━━━ Trecho fornecido ━━━

Veja alguns destaques do Boletim Macro FGV IBRE de março

• Índices de confiança

Os índices de confiança que, em fevereiro, haviam seguido caminhos diferentes, sinalizam convergir de forma negativa diante da prévia de março. A guerra entre Rússia e Ucrânia traz componente adicional de incerteza para a economia, elevando o risco de aumento de inflação e aprofundamento do desarranjo da cadeia de suprimentos, com possível impacto direto em setores importantes.

Confiança de consumidores e empresários
(Com ajuste sazonal, em pontos)


Fonte: FGV IBRE.

• Inflação

A guerra da Rússia contra a Ucrânia, que turva o futuro de curto prazo do preço do petróleo, pode agravar as pressões inflacionárias nos próximos meses. A magnitude dos reajustes do diesel, do GLP e da gasolina fará a inflação avançar 0,7 ponto percentual a mais nos próximos meses. No entanto, esses não serão os únicos impactos a serem registrados na inflação.

━━━

**Tarefa escrita 1**. Reescreva em CSV de duas colunas, enunciado e resposta, tudo o que vai da linha da listagem que contém "genus: Euonymus" até a que contém "genus: Bodianus", com as duas incluídas. Cada linha da listagem deve virar uma linha do CSV, com cada campo entre aspas e as quebras de linha trocadas por espaços.
O trecho e a listagem não têm relação entre si.

━━━ Material fornecido ━━━

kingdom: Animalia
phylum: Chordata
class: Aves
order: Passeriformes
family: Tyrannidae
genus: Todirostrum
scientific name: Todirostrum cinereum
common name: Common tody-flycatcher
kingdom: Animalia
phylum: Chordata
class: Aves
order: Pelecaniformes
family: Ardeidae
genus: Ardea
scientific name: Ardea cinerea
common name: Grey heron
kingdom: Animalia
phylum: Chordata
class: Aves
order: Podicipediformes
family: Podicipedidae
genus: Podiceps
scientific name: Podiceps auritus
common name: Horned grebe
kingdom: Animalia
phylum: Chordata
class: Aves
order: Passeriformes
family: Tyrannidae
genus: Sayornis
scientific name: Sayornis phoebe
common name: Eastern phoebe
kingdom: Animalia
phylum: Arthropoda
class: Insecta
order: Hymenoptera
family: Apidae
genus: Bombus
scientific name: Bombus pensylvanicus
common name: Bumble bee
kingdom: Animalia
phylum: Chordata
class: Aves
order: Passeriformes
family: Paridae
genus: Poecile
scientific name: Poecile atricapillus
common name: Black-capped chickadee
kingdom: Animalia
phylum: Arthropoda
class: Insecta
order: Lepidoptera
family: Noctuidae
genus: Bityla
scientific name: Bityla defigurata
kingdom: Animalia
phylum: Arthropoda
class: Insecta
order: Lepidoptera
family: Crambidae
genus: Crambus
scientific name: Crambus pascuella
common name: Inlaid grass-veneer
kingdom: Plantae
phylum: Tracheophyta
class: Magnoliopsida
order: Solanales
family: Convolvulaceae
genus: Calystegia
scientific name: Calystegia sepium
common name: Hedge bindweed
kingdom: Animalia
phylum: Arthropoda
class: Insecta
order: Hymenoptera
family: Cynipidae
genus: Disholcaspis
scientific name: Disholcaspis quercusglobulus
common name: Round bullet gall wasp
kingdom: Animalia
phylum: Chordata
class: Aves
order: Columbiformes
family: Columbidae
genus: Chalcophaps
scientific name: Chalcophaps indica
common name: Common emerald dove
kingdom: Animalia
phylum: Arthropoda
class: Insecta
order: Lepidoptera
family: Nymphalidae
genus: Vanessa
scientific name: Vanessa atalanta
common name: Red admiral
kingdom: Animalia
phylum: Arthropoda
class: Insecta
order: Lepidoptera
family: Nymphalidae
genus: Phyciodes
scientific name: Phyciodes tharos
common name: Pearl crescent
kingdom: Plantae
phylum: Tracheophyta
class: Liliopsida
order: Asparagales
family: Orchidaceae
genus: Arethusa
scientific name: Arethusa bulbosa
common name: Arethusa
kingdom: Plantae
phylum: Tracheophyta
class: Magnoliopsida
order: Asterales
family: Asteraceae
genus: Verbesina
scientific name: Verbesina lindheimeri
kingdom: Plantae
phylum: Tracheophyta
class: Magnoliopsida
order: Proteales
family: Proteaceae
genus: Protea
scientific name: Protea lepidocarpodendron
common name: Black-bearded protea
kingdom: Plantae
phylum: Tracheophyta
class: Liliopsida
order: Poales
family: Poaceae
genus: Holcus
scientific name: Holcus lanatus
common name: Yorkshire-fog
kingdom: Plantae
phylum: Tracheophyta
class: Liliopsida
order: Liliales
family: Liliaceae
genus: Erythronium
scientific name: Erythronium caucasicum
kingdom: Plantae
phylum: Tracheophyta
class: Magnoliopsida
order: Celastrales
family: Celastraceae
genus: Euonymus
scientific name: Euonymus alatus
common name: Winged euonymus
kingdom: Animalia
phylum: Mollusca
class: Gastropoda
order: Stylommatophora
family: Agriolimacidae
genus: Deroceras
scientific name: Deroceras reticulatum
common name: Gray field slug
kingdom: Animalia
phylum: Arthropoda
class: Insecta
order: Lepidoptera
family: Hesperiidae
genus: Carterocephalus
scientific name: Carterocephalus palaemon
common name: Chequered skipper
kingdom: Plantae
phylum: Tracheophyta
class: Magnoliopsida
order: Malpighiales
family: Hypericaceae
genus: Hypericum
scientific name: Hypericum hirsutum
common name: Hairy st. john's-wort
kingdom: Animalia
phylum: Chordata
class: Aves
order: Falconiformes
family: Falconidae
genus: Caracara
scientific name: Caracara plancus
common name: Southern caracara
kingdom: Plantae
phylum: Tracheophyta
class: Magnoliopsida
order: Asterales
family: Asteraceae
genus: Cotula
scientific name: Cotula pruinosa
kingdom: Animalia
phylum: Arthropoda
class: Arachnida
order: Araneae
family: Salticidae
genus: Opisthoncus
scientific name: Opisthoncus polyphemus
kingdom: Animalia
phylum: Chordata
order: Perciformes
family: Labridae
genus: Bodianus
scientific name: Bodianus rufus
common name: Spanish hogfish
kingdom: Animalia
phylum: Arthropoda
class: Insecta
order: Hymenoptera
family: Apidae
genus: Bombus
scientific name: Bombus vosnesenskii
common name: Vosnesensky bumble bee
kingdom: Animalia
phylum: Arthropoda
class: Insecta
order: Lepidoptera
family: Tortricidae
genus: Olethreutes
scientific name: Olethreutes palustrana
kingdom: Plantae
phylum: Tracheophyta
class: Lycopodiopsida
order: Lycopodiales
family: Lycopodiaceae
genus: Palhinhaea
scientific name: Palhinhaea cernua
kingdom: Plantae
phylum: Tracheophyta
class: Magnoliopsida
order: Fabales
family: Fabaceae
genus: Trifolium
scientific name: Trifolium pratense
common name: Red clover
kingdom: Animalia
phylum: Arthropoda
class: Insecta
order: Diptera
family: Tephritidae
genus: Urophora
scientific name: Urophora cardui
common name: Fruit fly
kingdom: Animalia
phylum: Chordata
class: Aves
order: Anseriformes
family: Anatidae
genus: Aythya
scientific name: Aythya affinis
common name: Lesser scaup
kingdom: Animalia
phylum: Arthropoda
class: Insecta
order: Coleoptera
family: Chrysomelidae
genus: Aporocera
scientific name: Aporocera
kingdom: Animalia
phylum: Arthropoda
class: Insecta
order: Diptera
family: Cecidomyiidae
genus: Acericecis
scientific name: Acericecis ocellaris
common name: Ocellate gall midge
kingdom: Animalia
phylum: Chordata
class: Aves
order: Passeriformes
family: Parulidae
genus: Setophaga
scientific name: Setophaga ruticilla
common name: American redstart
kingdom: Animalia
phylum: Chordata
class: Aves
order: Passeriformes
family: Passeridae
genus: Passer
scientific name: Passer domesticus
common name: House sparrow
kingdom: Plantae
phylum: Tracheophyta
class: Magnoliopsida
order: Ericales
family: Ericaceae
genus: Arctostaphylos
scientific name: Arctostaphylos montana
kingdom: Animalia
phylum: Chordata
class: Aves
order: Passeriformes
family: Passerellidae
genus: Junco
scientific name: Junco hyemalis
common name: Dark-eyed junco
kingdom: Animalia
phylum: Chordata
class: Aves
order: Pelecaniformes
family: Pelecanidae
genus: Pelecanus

━━━

**Tarefa escrita 2**. Reproduza integralmente o trecho sobre o Boletim Macro FGV IBRE.

**Resultado do exercício 1**.
enunciado,resposta
"genus:","Euonymus"
"scientific name:","Euonymus alatus"
"common name:","Winged euonymus"
"kingdom:","Animalia"
"phylum:","Mollusca"
"class:","Gastropoda"
"order:","Stylommatophora"
"family:","Agriolimacidae"
"genus:","Deroceras"
"scientific name:","Deroceras reticulatum"
"common name:","Gray field slug"
"kingdom:","Animalia"
"phylum:","Arthropoda"
"class:","Insecta"
"order:","Lepidoptera"
"family:","Hesperiidae"
"genus:","Carterocephalus"
"scientific name:","Carterocephalus palaemon"
"common name:","Chequered skipper"
"kingdom:","Plantae"
"phylum:","Tracheophyta"
"class:","Magnoliopsida"
"order:","Malpighiales"
"family:","Hypericaceae"
"genus:","Hypericum"
"scientific name:","Hypericum hirsutum"
"common name:","Hairy st. john's-wort"
"kingdom:","Animalia"
"phylum:","Chordata"
"class:","Aves"
"order:","Falconiformes"
"family:","Falconidae"
"genus:","Caracara"
"scientific name:","Caracara plancus"
"common name:","Southern caracara"
"kingdom:","Plantae"
"phylum:","Tracheophyta"
"class:","Magnoliopsida"
"order:","Asterales"
"family:","Asteraceae"
"genus:","Cotula"
"scientific name:","Cotula pruinosa"
"kingdom:","Animalia"
"phylum:","Arthropoda"
"class:","Arachnida"
"order:","Araneae"
"family:","Salticidae"
"genus:","Opisthoncus"
"scientific name:","Opisthoncus polyphemus"
"kingdom:","Animalia"
"phylum:","Chordata"
"order:","Perciformes"
"family:","Labridae"
"genus:","Bodianus"

**Resultado do exercício 2**.
Veja alguns destaques do Boletim Macro FGV IBRE de março

• Índices de confiança

Os índices de confiança que, em fevereiro, haviam seguido caminhos diferentes, sinalizam convergir de forma negativa diante da prévia de março. A guerra entre Rússia e Ucrânia traz componente adicional de incerteza para a economia, elevando o risco de aumento de inflação e aprofundamento do desarranjo da cadeia de suprimentos, com possível impacto direto em setores importantes.

Confiança de consumidores e empresários
(Com ajuste sazonal, em pontos)


Fonte: FGV IBRE.

• Inflação

A guerra da Rússia contra a Ucrânia, que turva o futuro de curto prazo do preço do petróleo, pode agravar as pressões inflacionárias nos próximos meses. A magnitude dos reajustes do diesel, do GLP e da gasolina fará a inflação avançar 0,7 ponto percentual a mais nos próximos meses. No entanto, esses não serão os únicos impactos a serem registrados na inflação.